[Saved data entries]

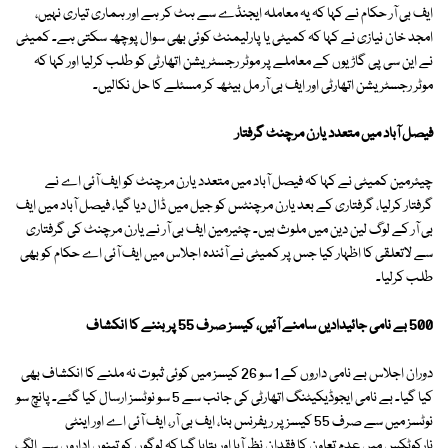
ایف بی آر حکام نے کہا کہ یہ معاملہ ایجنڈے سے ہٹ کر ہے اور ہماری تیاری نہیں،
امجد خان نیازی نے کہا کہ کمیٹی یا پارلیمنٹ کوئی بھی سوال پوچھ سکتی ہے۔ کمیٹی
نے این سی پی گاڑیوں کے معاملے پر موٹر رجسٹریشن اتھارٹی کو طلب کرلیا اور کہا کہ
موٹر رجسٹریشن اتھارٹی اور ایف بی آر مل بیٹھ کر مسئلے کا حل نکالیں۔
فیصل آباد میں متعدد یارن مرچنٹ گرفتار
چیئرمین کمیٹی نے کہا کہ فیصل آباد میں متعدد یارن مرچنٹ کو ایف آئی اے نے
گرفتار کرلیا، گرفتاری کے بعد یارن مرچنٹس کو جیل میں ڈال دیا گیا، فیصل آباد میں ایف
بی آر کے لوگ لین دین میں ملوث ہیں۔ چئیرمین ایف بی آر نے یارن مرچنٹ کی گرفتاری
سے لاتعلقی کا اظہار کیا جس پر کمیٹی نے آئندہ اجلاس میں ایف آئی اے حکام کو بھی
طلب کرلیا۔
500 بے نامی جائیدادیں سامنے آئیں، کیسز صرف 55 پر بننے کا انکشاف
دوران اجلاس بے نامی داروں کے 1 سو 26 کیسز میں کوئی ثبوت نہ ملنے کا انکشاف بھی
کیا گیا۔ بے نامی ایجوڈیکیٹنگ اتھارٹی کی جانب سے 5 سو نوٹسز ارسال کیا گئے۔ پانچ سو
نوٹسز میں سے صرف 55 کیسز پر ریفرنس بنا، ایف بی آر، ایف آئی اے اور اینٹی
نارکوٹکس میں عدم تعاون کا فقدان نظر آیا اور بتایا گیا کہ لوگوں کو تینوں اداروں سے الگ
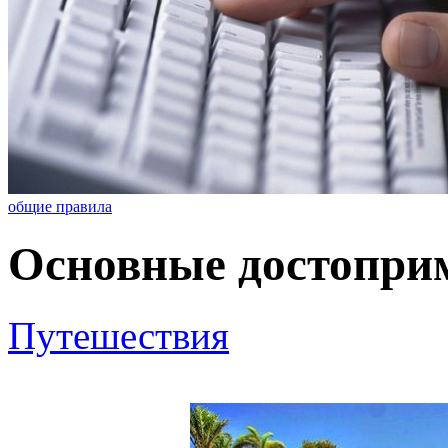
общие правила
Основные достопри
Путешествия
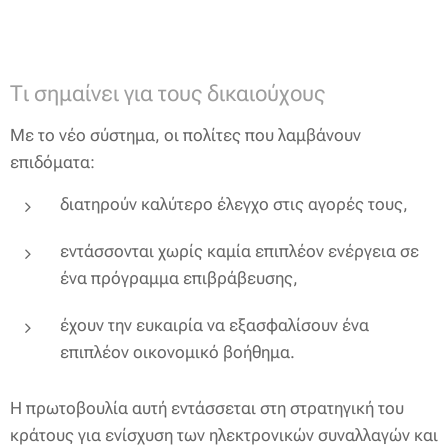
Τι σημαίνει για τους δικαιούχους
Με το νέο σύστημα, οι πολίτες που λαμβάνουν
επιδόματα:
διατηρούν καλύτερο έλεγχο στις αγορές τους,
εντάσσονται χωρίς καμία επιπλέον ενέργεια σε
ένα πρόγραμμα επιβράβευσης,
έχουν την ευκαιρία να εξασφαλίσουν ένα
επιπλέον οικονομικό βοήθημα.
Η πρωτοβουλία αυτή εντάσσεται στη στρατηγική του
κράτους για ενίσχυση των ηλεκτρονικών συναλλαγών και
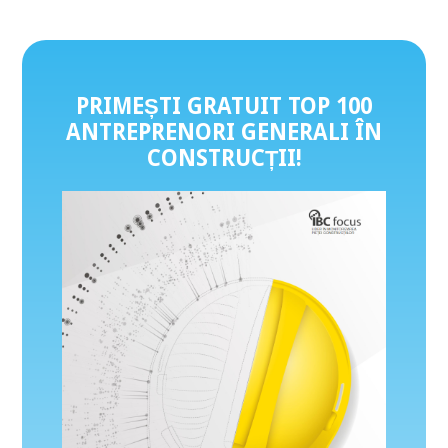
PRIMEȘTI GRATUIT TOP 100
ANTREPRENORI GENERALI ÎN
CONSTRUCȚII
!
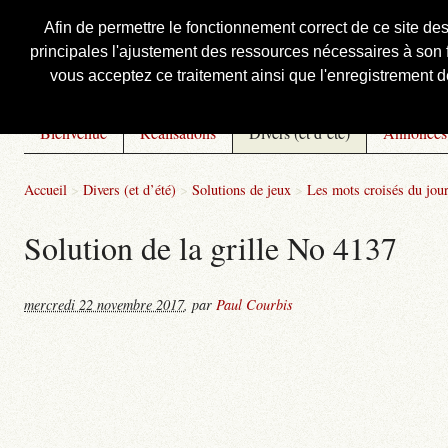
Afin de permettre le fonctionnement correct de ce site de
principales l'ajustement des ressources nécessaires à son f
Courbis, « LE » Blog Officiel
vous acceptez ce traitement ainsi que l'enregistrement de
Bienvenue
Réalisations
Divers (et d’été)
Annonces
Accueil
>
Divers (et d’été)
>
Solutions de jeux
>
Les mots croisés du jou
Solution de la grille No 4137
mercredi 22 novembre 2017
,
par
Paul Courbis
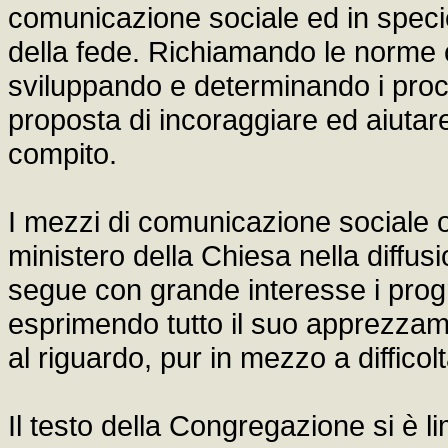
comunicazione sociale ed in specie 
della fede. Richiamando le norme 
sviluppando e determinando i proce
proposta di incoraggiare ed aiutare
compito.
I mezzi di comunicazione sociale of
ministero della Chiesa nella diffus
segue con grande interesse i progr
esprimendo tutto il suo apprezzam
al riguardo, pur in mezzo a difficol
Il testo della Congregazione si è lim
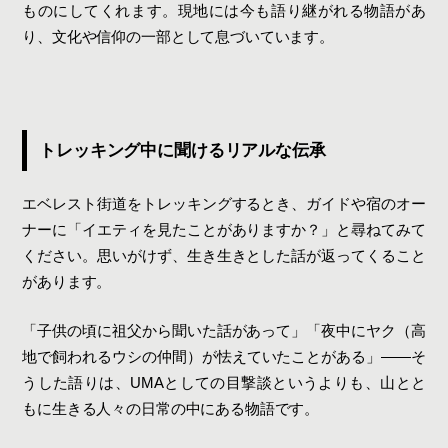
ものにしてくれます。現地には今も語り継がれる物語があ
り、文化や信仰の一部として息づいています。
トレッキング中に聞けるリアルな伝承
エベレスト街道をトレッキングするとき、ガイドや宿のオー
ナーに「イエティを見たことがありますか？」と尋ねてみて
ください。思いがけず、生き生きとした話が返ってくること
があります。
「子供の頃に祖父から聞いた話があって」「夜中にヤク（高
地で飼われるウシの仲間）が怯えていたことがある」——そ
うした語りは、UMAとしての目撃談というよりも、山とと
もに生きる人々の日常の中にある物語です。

▶ **Task details**
Where the word "کمیٹی" appears in a line of the entries above, count that line; give only the number.

▶ **Result below**
3